The only case that can diminish the reliability of the New Testament documents is a case based on "convenient" half-truths.
November 22, 2014
I finished reading Timothy Paul Jones' Misquoting Truth a while back, Jones is quite gracious in his comments concerning Bart Ehrman and even expresses gratitude to him for bringing issues of textual criticism to the forefront. Jones is obviously conversant with the scholarship of textual criticism, familiar with the manuscript evidence, and knowledgable on the formation of the canon. On top of that he communicates in a way that is quite understandable (even to readers who have little knowledge of these fields of study) and he also throws in quite a bit of humor throughout the book. Additionally the author also gives a personal note on his own struggle with these issues as a college student and his pursuit of suitable answers to his intellectual questions concerning the veracity of the Christian faith.

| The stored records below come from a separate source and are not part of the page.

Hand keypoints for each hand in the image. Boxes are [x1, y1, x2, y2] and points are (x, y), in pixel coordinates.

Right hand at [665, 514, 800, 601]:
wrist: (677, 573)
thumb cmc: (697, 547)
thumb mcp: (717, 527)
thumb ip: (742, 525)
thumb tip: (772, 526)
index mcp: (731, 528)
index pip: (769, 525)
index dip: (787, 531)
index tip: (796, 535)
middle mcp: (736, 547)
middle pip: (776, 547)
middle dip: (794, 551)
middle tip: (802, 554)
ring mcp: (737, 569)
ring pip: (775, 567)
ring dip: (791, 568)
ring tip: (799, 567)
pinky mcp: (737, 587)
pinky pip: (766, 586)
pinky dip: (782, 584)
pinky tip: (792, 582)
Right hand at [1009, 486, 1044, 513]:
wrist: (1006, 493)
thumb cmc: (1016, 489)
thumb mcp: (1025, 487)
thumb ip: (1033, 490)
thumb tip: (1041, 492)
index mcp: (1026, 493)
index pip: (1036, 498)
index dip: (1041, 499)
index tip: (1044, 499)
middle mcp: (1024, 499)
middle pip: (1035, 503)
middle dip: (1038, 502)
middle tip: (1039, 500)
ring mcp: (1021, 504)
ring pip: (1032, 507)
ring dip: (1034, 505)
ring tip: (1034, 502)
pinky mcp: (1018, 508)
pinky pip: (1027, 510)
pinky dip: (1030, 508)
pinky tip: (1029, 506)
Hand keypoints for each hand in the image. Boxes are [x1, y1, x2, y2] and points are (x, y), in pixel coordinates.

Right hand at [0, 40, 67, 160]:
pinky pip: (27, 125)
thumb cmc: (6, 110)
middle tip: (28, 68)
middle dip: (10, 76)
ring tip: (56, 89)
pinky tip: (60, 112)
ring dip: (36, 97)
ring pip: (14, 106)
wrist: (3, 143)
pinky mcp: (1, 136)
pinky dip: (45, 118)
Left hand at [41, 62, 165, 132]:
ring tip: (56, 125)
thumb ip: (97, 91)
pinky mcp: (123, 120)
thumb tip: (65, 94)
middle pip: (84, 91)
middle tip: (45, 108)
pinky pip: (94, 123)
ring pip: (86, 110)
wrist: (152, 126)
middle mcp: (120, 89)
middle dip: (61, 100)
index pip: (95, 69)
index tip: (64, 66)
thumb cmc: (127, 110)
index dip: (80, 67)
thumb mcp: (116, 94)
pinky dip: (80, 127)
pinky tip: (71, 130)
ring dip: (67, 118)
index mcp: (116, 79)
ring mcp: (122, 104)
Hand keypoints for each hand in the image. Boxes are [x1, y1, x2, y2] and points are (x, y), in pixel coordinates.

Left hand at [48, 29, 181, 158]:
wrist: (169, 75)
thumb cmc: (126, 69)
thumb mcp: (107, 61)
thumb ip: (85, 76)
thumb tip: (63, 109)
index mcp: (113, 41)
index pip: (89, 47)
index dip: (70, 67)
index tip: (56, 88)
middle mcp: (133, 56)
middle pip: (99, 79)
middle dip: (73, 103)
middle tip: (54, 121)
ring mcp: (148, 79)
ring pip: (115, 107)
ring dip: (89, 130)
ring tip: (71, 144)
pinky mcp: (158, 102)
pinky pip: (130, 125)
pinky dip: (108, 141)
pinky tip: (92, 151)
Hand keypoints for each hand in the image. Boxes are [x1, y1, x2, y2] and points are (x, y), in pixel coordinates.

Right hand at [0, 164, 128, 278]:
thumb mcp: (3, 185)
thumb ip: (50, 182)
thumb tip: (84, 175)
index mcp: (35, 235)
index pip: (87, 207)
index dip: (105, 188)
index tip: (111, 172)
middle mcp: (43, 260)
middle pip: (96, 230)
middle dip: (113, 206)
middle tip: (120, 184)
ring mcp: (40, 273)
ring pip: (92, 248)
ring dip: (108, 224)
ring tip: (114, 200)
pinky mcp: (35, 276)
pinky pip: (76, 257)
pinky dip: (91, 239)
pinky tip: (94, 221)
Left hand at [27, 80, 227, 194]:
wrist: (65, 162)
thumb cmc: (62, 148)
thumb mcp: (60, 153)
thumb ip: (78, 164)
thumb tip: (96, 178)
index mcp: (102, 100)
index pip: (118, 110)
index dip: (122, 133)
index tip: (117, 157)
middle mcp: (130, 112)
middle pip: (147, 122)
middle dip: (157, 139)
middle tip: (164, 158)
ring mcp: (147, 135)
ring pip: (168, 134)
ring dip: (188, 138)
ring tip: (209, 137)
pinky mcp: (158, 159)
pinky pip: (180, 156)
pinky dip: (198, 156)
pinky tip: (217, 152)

I will not give an overview of each aspects of the book but just give a few comments where I think the author made a compelling case. The author shows through numerous examples how that the textual variants do not change any doctrines of the Christian faith, in fact the overwhelming majority of variants are very insignificant. Also the author's case for the traditional authorship for the gospels being written by Matthew, Mark, Luke and John was strong (as it should be because the historic evidence overwhelmingly points to that). I found helpful Jones' point that although Ehrham is correct in saying there are different wordings of attribution of authorship in various ancient manuscripts there was unanimity in those manuscripts (i.e. those which included information on authorship) that the gospel of Matthew was authored by Matthew, Mark by Mark, Luke by Luke, and John by John, that, along with the early Church fathers (starting from the first century) attributing the authorship of the gospels to these traditional authors is compelling historical evidence. There are indeed eye-witness testimonies to the life, death, and resurrection of Jesus Christ recorded in the New Testament. Also the author's handling of how the New Testament was formed was well done. The majority of the twenty-seven New Testament books were used by the early Christians (the Muratorian Canon - aprox. AD 160 makes this clear). Also the early Church scrutinized the books they accepted for use, making sure that only those that were apostolic (i.e. either written by an Apostle or an associate of an Apostle) and that were in keeping with doctrinal orthodoxy (i.e. what was already known from the Apostle's teachings) were accepted as canonical, the Church made sure they accepted books based on the Apostles' eye-witness testimony of Christ and rejected the gnostic "gospels" and books falsely attributed to the Apostles.
Overall the author counters the negative spin and half-truths imposed on the discipline of textual criticism and provides facts that are conveniently left out and draws a clearer picture to show that this field of study in no way hampers belief that we have reliable reproductions of the New Testament writings. As the author points out only a wrong, ill-informed faith of how we got our Bible (something akin to it being dropped out of the sky) can be hurt from the scholarship of textual criticism, in fact the more we know about this discipline and the more manuscripts that are discovered only reenforces the fact that the Bible is by far the best attested literature from antiquity and that we do in fact have a very reliable reproduction of the original.
A criticism I do have for the author is that he seemed quite hesitant in asserting the overwhelming case for the integrity of the New Testament documents (maybe being concerned to not overstate the case?), the evidence is disproportionally in favor that we have of a very reliable Bible (an accurate reproduction of the autographs), it is when only half the story is told and important facts left out that people can be convinced otherwise.
excellent book for the price. so much has been made of Ehrmans supposedly devastating arguments against the authenticity and trustworthiness of the Bible. This book takes each of his major arguments and clearly and convincingly reduces them to the biased, presumptuous arguments that they are. Great weapon for those witnessing to current or recent college graduates that ran into these claims while in school. Can't recommend it enough
This is about the 3-4th book I own that claims to refute Bart Ehrman's work. This book is the only one I have finish because the others were written by technical-minded textual critics. If you have ever taken an advanced accounting course, you are aware how CPA's like texual critics forget how to communicate in everyday terms. Not this book. It is a fast read and quite understandable.
-Concise, effective & informative
-Strong apologetics arguments
-Favorite part is that Author encourages that you open your Bible and follow the chapter that discusses Erhman's controversial passages. Needless to say, the ESV stood the test--not one point, let me repeat, not one contention causes any doctrinal concern.
-In dating the Gospels, the author concedes a later dating. Still effective, but most active and world renown apologists such was W.L. Craig, Norman Giesler, Frank Turek, Greg Koukl effectively argue for an early dating of the Gospels.
This was fabulous - a brilliantly presented debunking of Bart Ehrman's poorly thought-out MISQUOTING JESUS and Ehrman's basic apostasy regarding Jesus and His Word. Jones answers very specific and legitimate questions regarding the Book of all books! Well researched and extremely readable presentation. Thanks for a great book!